Directions for this task → Lines before the one containing "What side of" are left out; that line and every line after it, through the end of the records, are to be reproduced exactly.

◆ ◆ ◆

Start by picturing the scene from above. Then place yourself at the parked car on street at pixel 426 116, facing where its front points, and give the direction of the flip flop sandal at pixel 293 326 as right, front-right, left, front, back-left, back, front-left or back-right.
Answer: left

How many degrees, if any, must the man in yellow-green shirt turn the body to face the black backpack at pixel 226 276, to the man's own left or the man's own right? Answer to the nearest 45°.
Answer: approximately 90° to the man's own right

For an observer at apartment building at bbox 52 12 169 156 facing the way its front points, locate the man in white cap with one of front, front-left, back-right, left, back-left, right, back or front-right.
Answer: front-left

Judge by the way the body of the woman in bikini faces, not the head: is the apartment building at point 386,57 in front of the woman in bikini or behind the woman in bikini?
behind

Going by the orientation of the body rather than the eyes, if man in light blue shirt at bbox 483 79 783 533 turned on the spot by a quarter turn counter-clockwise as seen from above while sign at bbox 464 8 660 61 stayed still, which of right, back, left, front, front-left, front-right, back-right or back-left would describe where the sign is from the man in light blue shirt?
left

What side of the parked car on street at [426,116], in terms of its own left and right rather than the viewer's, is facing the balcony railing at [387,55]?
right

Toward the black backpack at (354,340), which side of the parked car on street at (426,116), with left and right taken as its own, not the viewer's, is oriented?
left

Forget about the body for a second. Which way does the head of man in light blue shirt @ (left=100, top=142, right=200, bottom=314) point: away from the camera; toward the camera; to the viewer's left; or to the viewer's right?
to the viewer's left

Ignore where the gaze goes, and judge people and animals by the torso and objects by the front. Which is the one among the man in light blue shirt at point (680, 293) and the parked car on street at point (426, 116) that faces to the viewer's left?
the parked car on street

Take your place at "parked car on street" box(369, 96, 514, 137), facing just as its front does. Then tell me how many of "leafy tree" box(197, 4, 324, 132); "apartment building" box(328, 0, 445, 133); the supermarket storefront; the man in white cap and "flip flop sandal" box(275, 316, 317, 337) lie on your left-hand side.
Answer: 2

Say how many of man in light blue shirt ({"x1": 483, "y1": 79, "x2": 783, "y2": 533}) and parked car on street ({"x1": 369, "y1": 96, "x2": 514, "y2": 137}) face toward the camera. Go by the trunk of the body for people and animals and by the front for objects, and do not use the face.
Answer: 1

◆ ◆ ◆

Solution to the problem →
What side of the parked car on street at [426,116], in terms of its own left and right rather than the viewer's, is facing the balcony railing at [387,55]?
right

Toward the black backpack at (354,340), which side of the parked car on street at (426,116), with left and right taken as its own, not the viewer's, is oriented?
left

Forget about the body for a second. Which way does the head of man in light blue shirt @ (left=100, top=142, right=200, bottom=314) point: away from the camera; toward the camera; to the viewer's left; or to the viewer's right?
to the viewer's left

Ignore where the gaze goes, and judge people and animals by the torso and objects by the front. Which is the one among the man in light blue shirt at point (680, 293) and the parked car on street at point (426, 116) that faces to the viewer's left?
the parked car on street

Take your place at "parked car on street" box(369, 96, 514, 137), facing just as its front does. Then tell me how many of "leafy tree" box(197, 4, 324, 132); "apartment building" box(328, 0, 445, 133); the supermarket storefront; the man in white cap and "flip flop sandal" box(275, 316, 317, 337) lie on your left-hand side.
Answer: 2

Say how many of man in light blue shirt ({"x1": 483, "y1": 79, "x2": 783, "y2": 533}) and parked car on street ({"x1": 369, "y1": 96, "x2": 514, "y2": 137}) face toward the camera. Go by the trunk of the body for people and animals and by the front for objects, and do not use the face.
Answer: 1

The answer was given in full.